Some users may have noticed an usually high number of bugs over the past couple of weeks. We’ve been making some sweeping changes to the guts of the framework during that time, and since the entire user population is the beta test community, you have been instrumental in helping spot and fix issues. For that I thank you. We’ve been trying to fix bugs as fast as they’ve been reported, so at this point, I believe most issues have been identified and resolved. However, please continue to report any strange behavior or bugs.
Also taking place over the past several weeks was voting for the 2013 Toolsmith Tool of the Year and the ToolsWatch 2013 Top Security Tools competitions. Users voted the Recon-ng framework as the #1 2013 Toolsmith Tool of the Year and the #7 ToolsWatch Top Security Tools of 2013 (ahead of Metasploit, WOW!). This acknowledgment of the Recon-ng framework as a popular and useful addition to professional’s toolsets across the industry validates the time that’s been poured into its development. After all, the good of the industry and making an overall positive impact on security is the reason I do this.
In appreciation of your votes, and because I just generally enjoy working on Recon-ng, quite a few new features have been added to the framework. Below is a quick round-up of the new features.
Many users may have noticed the obvious absence of harvesting modules for resources like Facebook and Pastebin. This has been due to the way that these web sites require true browser functionality to render the desired content. None of the builtin web request modules (urllib, urllib2, httplib) have the ability to do this natively. Therefore, the popular Mechanize browser emulator package has been added to the framework. Now, any resource that requires true browser-like functionality to access data can be leveraged by the framework.
We’ve been receiving requests for quite some time to make module options persist across sessions like the global options always have. One of the sweeping changes that took place over the past several weeks was an overhaul of the options management system. Now, all options at all contexts are stored and loaded dynamically. Therefore, if there is a module that inherits a global option, but you want it set as something else, you won’t have to reset it every time you return to that module. This also makes debugging much easier for developers who are working with specific test scenarios. All options are still stored according to workspace, so there is no danger of information leakage between engagements.
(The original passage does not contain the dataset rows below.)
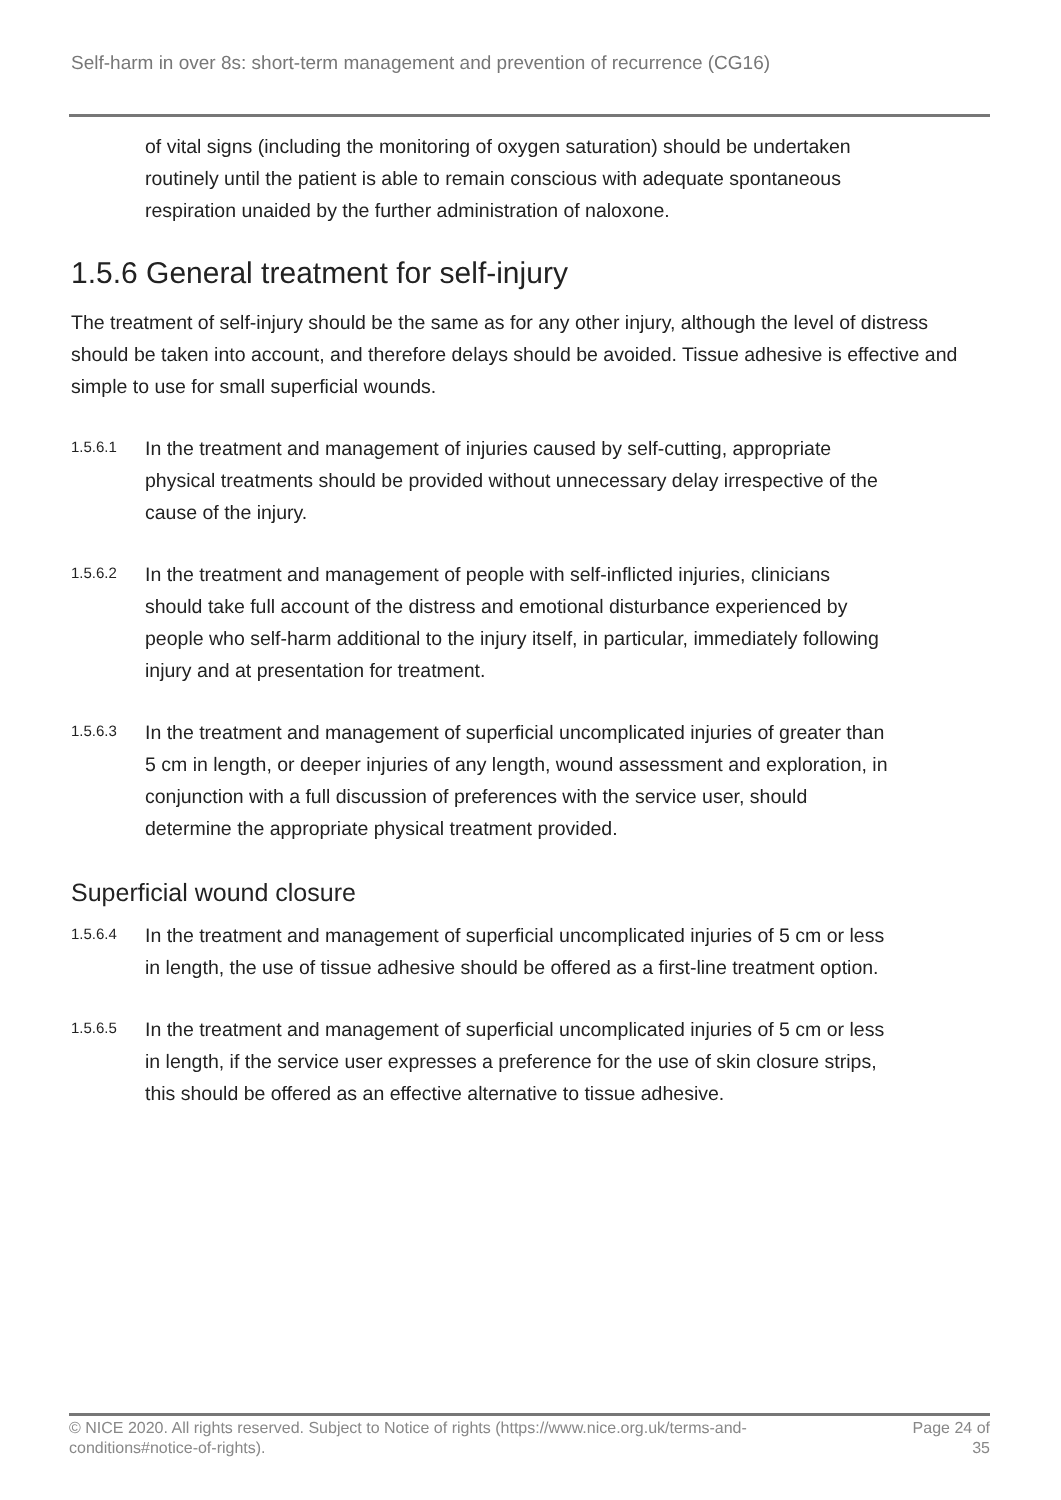Self-harm in over 8s: short-term management and prevention of recurrence (CG16)
of vital signs (including the monitoring of oxygen saturation) should be undertaken routinely until the patient is able to remain conscious with adequate spontaneous respiration unaided by the further administration of naloxone.
1.5.6 General treatment for self-injury
The treatment of self-injury should be the same as for any other injury, although the level of distress should be taken into account, and therefore delays should be avoided. Tissue adhesive is effective and simple to use for small superficial wounds.
1.5.6.1
In the treatment and management of injuries caused by self-cutting, appropriate physical treatments should be provided without unnecessary delay irrespective of the cause of the injury.
1.5.6.2
In the treatment and management of people with self-inflicted injuries, clinicians should take full account of the distress and emotional disturbance experienced by people who self-harm additional to the injury itself, in particular, immediately following injury and at presentation for treatment.
1.5.6.3
In the treatment and management of superficial uncomplicated injuries of greater than 5 cm in length, or deeper injuries of any length, wound assessment and exploration, in conjunction with a full discussion of preferences with the service user, should determine the appropriate physical treatment provided.
Superficial wound closure
1.5.6.4
In the treatment and management of superficial uncomplicated injuries of 5 cm or less in length, the use of tissue adhesive should be offered as a first-line treatment option.
1.5.6.5
In the treatment and management of superficial uncomplicated injuries of 5 cm or less in length, if the service user expresses a preference for the use of skin closure strips, this should be offered as an effective alternative to tissue adhesive.
© NICE 2020. All rights reserved. Subject to Notice of rights (https://www.nice.org.uk/terms-and-conditions#notice-of-rights).
Page 24 of
35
In order for this new feature to work properly in existing workspaces, remove the old “config.dat” file in the workspace and allow it to be dynamically regenerated the next time the workspace is loaded. A huge thanks to Ethan Robish for making this feature a reality.
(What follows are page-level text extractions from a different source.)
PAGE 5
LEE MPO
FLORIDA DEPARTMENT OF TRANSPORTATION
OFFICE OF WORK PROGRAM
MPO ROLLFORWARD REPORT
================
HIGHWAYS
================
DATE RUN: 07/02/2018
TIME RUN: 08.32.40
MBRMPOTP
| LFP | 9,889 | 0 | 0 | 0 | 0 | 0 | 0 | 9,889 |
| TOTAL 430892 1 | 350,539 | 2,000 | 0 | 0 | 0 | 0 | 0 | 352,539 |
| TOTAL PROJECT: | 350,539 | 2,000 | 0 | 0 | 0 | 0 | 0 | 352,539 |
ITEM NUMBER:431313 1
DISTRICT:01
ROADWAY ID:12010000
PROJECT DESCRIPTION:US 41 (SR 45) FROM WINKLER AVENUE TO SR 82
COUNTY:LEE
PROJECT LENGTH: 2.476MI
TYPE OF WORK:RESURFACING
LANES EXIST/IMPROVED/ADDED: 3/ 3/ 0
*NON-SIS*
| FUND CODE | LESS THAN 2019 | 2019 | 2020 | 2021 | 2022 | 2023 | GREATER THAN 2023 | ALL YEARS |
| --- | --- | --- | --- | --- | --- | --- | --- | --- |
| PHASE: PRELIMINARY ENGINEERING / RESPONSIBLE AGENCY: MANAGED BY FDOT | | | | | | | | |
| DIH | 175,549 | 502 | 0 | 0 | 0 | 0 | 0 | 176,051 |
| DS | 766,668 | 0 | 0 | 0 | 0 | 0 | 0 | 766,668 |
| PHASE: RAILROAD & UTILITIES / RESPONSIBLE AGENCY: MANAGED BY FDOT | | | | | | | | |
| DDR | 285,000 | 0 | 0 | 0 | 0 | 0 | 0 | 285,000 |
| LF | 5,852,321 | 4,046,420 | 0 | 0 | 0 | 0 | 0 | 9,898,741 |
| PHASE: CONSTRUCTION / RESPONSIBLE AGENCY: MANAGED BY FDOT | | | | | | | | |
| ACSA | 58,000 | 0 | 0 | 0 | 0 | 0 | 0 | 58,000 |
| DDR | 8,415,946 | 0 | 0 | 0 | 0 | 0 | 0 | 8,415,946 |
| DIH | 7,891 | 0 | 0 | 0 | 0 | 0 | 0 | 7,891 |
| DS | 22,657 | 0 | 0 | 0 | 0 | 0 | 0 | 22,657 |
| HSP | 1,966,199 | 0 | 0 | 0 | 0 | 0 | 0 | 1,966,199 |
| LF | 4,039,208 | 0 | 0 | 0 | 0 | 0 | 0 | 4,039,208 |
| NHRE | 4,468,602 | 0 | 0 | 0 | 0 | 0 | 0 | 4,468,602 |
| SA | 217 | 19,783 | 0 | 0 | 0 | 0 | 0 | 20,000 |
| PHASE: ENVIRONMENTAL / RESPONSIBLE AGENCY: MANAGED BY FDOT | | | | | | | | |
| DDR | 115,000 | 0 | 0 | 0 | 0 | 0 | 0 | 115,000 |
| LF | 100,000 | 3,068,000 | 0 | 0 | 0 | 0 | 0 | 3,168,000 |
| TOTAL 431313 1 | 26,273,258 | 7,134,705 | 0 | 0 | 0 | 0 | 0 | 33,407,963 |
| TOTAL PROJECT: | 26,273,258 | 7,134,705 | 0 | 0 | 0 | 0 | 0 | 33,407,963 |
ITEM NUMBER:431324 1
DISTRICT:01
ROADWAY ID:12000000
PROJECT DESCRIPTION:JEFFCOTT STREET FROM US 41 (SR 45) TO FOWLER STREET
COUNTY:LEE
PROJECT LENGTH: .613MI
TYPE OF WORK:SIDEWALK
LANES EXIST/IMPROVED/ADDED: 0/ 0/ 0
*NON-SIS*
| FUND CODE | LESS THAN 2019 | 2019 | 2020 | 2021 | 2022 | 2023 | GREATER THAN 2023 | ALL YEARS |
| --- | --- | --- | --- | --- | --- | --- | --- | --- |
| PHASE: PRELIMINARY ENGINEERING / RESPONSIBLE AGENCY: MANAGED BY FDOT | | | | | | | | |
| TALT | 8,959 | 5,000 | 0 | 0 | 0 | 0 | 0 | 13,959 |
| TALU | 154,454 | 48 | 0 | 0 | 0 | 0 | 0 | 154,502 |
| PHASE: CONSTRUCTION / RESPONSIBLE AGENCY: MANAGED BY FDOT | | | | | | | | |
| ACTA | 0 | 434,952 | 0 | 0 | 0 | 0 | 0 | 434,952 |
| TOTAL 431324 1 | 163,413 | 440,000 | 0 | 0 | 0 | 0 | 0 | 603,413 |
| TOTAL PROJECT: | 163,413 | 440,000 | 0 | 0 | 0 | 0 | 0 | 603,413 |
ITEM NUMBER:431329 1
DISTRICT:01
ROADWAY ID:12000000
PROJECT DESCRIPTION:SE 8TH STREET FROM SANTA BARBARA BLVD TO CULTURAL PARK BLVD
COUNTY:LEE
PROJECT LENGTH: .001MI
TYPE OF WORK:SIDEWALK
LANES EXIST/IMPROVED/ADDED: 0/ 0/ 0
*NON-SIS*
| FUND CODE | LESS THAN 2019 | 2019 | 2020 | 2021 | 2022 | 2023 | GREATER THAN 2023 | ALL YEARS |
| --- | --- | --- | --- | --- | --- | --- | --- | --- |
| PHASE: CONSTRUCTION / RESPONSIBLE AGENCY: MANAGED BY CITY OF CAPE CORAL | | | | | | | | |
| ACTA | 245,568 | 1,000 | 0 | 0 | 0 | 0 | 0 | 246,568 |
Since the inception of the framework, I’ve wanted the ability to spool output to a local file for data retention, proof of performance, and general CYA reasons. However, we’ve tried multiple implementations in testing and never liked any of them enough to push to the master branch. We’ve also tried all of the builtin OS tools like “tee” and “script”, but they break functionality, like tab completion, and muck with output formatting. A couple weeks ago, a brilliant contributor, Quentin Kaiser, put me on to a technique that looked promising. A few nights later, a solution was pushed to the master branch that accomplishes spooling quite well. Spooling has been implemented as the “spool” command, and works very similarly to the “record” command by giving users the ability to start and stop spooling, or check the current spooling status. The destination file for the spooled data is set as a parameter of the “spool start” command,
spool start <filename>.
It wasn’t until I recently attempted to send a POST request with a JSON payload that I realized the custom requests method built for Recon-ng didn’t support anything but standard POST content subtypes. Therefore, support for JSON content subtypes was implemented by adding a “content” parameter to the “request” method that accepts a string identifying the content subtype. While only JSON is currently supported, this implementation allows for other content subtypes to be easily added at a later time. In addition to this, the custom requests method was separated from the framework and placed into a module called “dragons.py” (as in, “here they lie”). This was done so that I, or anyone else, can leverage its functionality in other projects, as it does such a good job of simplifying the many things that can be done with web requests and urllib2.
If you’re interested in contributing to the framework, please see the issues page for module ideas and feature requests. All contributions are welcome from anyone with any level of Python experience, including no experience. I am in this to teach as much as I am to develop, and I thoroughly enjoy helping those new to Python. Thanks again, and enjoy the framework.